Objective 3: Data generation
- What format is this raw data stored as (in notebooks, excel, relational database, gifs)
- How big is the average file?
- If notebook data: How many notebooks did you produce, How many pages does an average notebook contain, What is the size of the average page?
- If excel spreadsheet: How many excel files did you produce, How many cells does an average excel file contain (rows by columns), How big (in bytes) is the average excel file?
- If photograph data: How many gif files did you produce, How big (in bytes) is the average gif file?
- Is the raw data for this project publicly available?
- If so, where is it stored?
- public database
- home institution database
- organization database/website
- personal website
- What percentage of the total raw data is stored in the repository, previously indicated?
- Did you use all your raw data in peer reviewed publications?
- If not, what percentage of the total raw data was used for publications?
- If not, is the raw data that was not used for publication kept or deleted?
- If kept, where is the unused raw data kept?
- Is it publicly available?
- If so, where is it stored?
- What percentage is of the unused raw data is stored?
- If deleted, what percentage of the unused raw data is deleted?
- If kept, where is the unused raw data kept?
Objective 4: Data curation
- As an estimate, about how much data did you produce in the past year? (depending on their data types)
- How many projects do you run in a given year?
- How many NSF projects are you listed as a primary investigator?
- In general, do you reuse your data?
- If so, what percentage of data do you reuse in a given year?

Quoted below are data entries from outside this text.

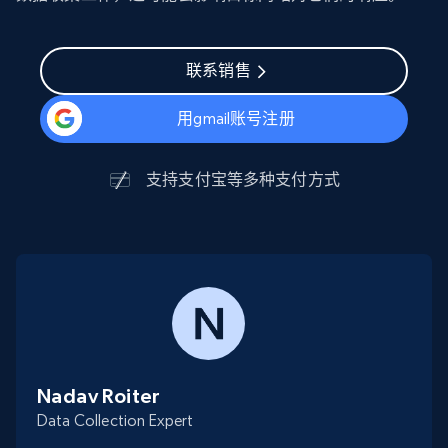
联系销售
用gmail账号注册
支持
支付宝
等多种支付方式
Nadav Roiter
Data Collection Expert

Over the course of your career?
- Do you use data that is publicly available from other researchers not collaborators on a project?
- In general, so you share your data?
- If so, in which repositories?
- public database
- home institution database
- organization database/website
- personal website
- In general, what percentage of your data is stored in the repository, previously indicated?
- How much data (in GB) do you have in your hard drive?
- What percentage of your hard drive is full of data?
- On a scale of 1-5 (1 highly value, 5 do not value at all), how much do you value:
- data management
- data reuse
- data sharing
- How much data is considered by your lab unusable for publication and how much is subsequently deleted?
- How much data do you archive?
- What types of data do you archive?
- What is your data management policy regarding data and unused data? etc.